WASHINGTON — In court Tuesday, federal prosecutors said the United States government is up to 460 defendants charged for alleged crimes related to the events at the U.S. Capitol on January 6.
None of those cases may be more wide ranging or evolving than the investigation into the group known as the “Oath Keepers.”
Over the weekend, unsealed court documents revealed four new suspects were added to the case, bringing the total to 16 Oath Keepers now criminally charged by the government.
Some of those indicted include Army veteran Jessica Watkins, an Ohio bar owner accused of recruiting and training militia members for January 6, Florida Oath Keepers leader Kelly Meggs, and two men, Joshua James and Roberto Minuta, who served as part of a security detail for Roger Stone, the long-time confidante of former President Donald Trump.
US District Court Judge Amit Mehta, who is presiding over the Oath Keepers' cases, said he can’t remember ever having a case with 16 different defendants.
The Department of Justice said they may have to break the case up into two or even three different trials.
Prosecutors also filed court documents with new images allegedly showing how some Oath Keepers armed themselves.

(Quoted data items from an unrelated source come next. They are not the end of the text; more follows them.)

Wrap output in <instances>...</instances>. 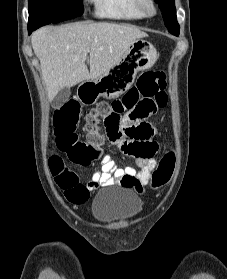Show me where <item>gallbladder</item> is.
<instances>
[{
  "instance_id": "1",
  "label": "gallbladder",
  "mask_w": 227,
  "mask_h": 279,
  "mask_svg": "<svg viewBox=\"0 0 227 279\" xmlns=\"http://www.w3.org/2000/svg\"><path fill=\"white\" fill-rule=\"evenodd\" d=\"M70 95V88L65 87L61 89L53 99L52 107L55 109L62 107L69 100Z\"/></svg>"
}]
</instances>
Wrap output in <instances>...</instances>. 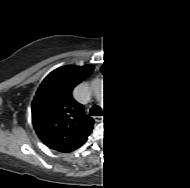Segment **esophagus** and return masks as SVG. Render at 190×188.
I'll return each mask as SVG.
<instances>
[{
  "label": "esophagus",
  "instance_id": "1",
  "mask_svg": "<svg viewBox=\"0 0 190 188\" xmlns=\"http://www.w3.org/2000/svg\"><path fill=\"white\" fill-rule=\"evenodd\" d=\"M96 120H97L98 122H102V121L105 120V116H97V117H96Z\"/></svg>",
  "mask_w": 190,
  "mask_h": 188
}]
</instances>
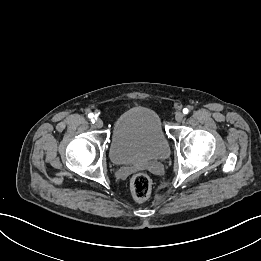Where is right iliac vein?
Here are the masks:
<instances>
[{"label": "right iliac vein", "instance_id": "obj_1", "mask_svg": "<svg viewBox=\"0 0 261 261\" xmlns=\"http://www.w3.org/2000/svg\"><path fill=\"white\" fill-rule=\"evenodd\" d=\"M95 126L97 128H102L103 127V121L101 119H97L95 122Z\"/></svg>", "mask_w": 261, "mask_h": 261}]
</instances>
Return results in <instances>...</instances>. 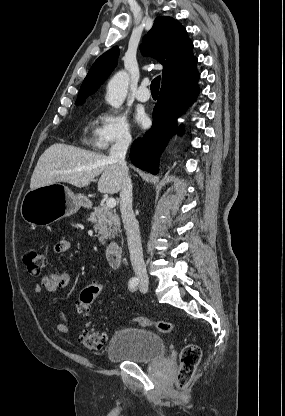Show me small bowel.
<instances>
[{
    "mask_svg": "<svg viewBox=\"0 0 285 416\" xmlns=\"http://www.w3.org/2000/svg\"><path fill=\"white\" fill-rule=\"evenodd\" d=\"M70 246L71 244L68 240L62 239L55 244L54 250L57 253H64L70 249ZM70 283L71 276L68 272L63 270H55L50 274L44 276L40 282L34 286V291L37 294H41L43 292L55 293L68 288ZM49 313L56 320L55 330L59 334H68L69 329L64 315L55 310H49Z\"/></svg>",
    "mask_w": 285,
    "mask_h": 416,
    "instance_id": "obj_1",
    "label": "small bowel"
}]
</instances>
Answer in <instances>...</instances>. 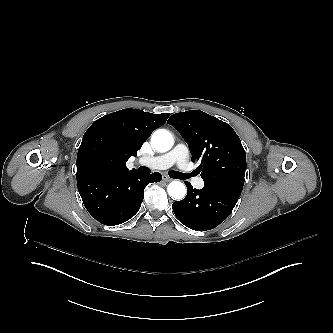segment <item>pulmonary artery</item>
Here are the masks:
<instances>
[{
  "label": "pulmonary artery",
  "instance_id": "e3ab8cb5",
  "mask_svg": "<svg viewBox=\"0 0 333 333\" xmlns=\"http://www.w3.org/2000/svg\"><path fill=\"white\" fill-rule=\"evenodd\" d=\"M179 144L172 148L169 152L165 155L156 156L153 159L151 157H146L143 160V165L147 169L153 168H167L171 163L175 160H178L177 167L180 171H185L187 169L186 162L188 161V155L191 153V148L187 144H182L179 147ZM141 159H136L131 165H138L140 164ZM192 184L194 185L195 189H202L203 188V181L199 177H194L192 179Z\"/></svg>",
  "mask_w": 333,
  "mask_h": 333
}]
</instances>
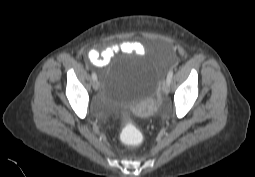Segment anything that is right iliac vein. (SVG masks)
Here are the masks:
<instances>
[{
    "label": "right iliac vein",
    "mask_w": 255,
    "mask_h": 177,
    "mask_svg": "<svg viewBox=\"0 0 255 177\" xmlns=\"http://www.w3.org/2000/svg\"><path fill=\"white\" fill-rule=\"evenodd\" d=\"M92 85H93V89L95 91H97L99 89L100 84H99L98 80H94Z\"/></svg>",
    "instance_id": "1"
}]
</instances>
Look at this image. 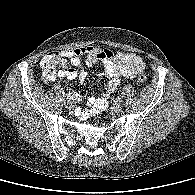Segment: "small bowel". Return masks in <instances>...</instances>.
<instances>
[{
    "label": "small bowel",
    "instance_id": "small-bowel-1",
    "mask_svg": "<svg viewBox=\"0 0 195 195\" xmlns=\"http://www.w3.org/2000/svg\"><path fill=\"white\" fill-rule=\"evenodd\" d=\"M75 68H69L60 77L68 80H78L83 83L87 79V71L82 67V57L87 66L102 64L103 75L107 78L108 84L105 92L99 97H88L89 107L77 109L76 115L86 120L105 111L109 105L110 98L119 89L124 78H135L142 74L146 68L145 62L136 53L118 52L114 53L108 49L97 47H81L61 52Z\"/></svg>",
    "mask_w": 195,
    "mask_h": 195
}]
</instances>
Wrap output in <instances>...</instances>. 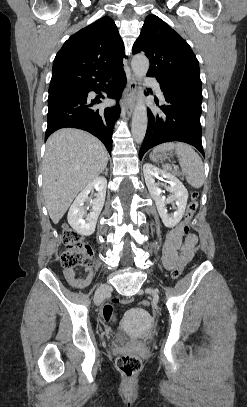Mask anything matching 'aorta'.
<instances>
[{
	"label": "aorta",
	"mask_w": 247,
	"mask_h": 407,
	"mask_svg": "<svg viewBox=\"0 0 247 407\" xmlns=\"http://www.w3.org/2000/svg\"><path fill=\"white\" fill-rule=\"evenodd\" d=\"M131 67L136 78L141 81L148 72L149 60L144 54H137L132 58ZM138 95L132 116V137L135 142L141 143L147 129V108L142 87L139 88Z\"/></svg>",
	"instance_id": "aorta-1"
}]
</instances>
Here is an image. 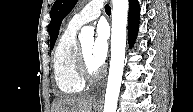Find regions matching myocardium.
<instances>
[{"label": "myocardium", "instance_id": "myocardium-1", "mask_svg": "<svg viewBox=\"0 0 193 112\" xmlns=\"http://www.w3.org/2000/svg\"><path fill=\"white\" fill-rule=\"evenodd\" d=\"M76 69L79 77L85 83H92L100 79L104 73V68L100 67L97 71L92 72L86 62L85 55L81 44L77 45L76 51Z\"/></svg>", "mask_w": 193, "mask_h": 112}]
</instances>
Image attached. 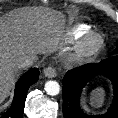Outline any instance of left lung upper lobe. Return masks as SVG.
<instances>
[{"label": "left lung upper lobe", "mask_w": 118, "mask_h": 118, "mask_svg": "<svg viewBox=\"0 0 118 118\" xmlns=\"http://www.w3.org/2000/svg\"><path fill=\"white\" fill-rule=\"evenodd\" d=\"M112 55H118V43L116 49L112 52Z\"/></svg>", "instance_id": "left-lung-upper-lobe-1"}]
</instances>
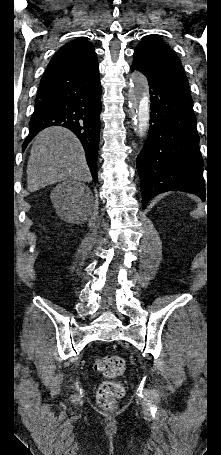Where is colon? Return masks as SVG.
I'll list each match as a JSON object with an SVG mask.
<instances>
[{"instance_id": "5ec220e1", "label": "colon", "mask_w": 221, "mask_h": 455, "mask_svg": "<svg viewBox=\"0 0 221 455\" xmlns=\"http://www.w3.org/2000/svg\"><path fill=\"white\" fill-rule=\"evenodd\" d=\"M94 369L109 379L103 382L98 389V403L105 409L112 408L124 395L123 385L115 379L124 372L125 362L118 355H108L97 358L94 362Z\"/></svg>"}]
</instances>
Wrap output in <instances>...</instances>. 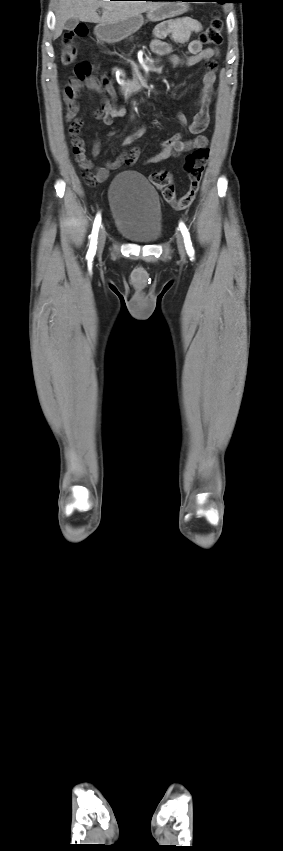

In newly filed court documents, prosecutors said images from surveillance video at a Comfort Inn in Ballston show where the government claims the Oath Keepers stored a “cache” of weapons for a QRF (Quick Reaction Force). That QRF would allegedly have responded to the Capitol with weapons if President Trump were to “declare an insurrection, and to call us up as the militia.”
The Department of Justice suggested this image shows an alleged Oath Keeper rolling a rifle case down a hallway.
Another image allegedly shows a Northern Virginia resident and accused Oath Keeper Thomas Caldwell carrying “a large and long object wrapped under a bedsheet.”
Caldwell has sought to distance himself from his alleged co-conspirators because he claims he never actually went inside the U.S. Capitol.
Prosecutors contend the man they say is known as “Commander Tom” helped lead and coordinate the Oath Keepers actions that day.
Prosecutors said in court Tuesday they’ve turned over a terabyte of evidence to defense attorneys.
The government has begun plea talks with Oath Keeper defendants, hoping the two sides can reach an agreement on guilty charges and prison time rather than moving forward with a trial for 16 defendants, something all sides agree would be a logistical nightmare.
The judge wants everyone to come back in a month or two to update him on those plea talks and whether they will be able to avoid that massive trial in this case.
Most of the alleged Oath Keepers have their own attorneys, which means coming to a consensus on the best way to move forward will not be easy.